What is needed: Starting at the line that contains "12 total entries." and ending at the line that contains "soldier holding camera", the lines below are to be given again exactly, with nothing added.

[Records from a data collection]
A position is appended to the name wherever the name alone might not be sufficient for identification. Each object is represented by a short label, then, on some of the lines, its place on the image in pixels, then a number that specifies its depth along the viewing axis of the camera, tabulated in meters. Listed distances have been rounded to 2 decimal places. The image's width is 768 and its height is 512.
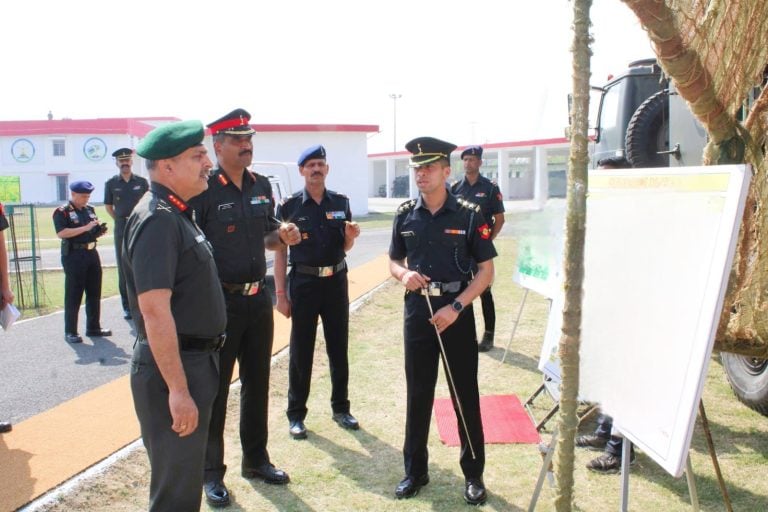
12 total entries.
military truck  4.45
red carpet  4.61
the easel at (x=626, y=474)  2.69
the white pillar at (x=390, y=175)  49.41
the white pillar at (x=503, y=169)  38.03
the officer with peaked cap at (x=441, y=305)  3.75
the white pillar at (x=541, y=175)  31.69
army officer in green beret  2.44
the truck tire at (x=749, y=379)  4.43
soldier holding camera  7.55
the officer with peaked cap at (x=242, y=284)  3.81
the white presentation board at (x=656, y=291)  2.20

Solution to the problem:
12 total entries.
military truck  4.45
red carpet  4.61
the easel at (x=626, y=474)  2.69
the white pillar at (x=390, y=175)  49.41
the white pillar at (x=503, y=169)  38.03
the officer with peaked cap at (x=441, y=305)  3.75
the white pillar at (x=541, y=175)  31.69
army officer in green beret  2.44
the truck tire at (x=749, y=379)  4.43
soldier holding camera  7.55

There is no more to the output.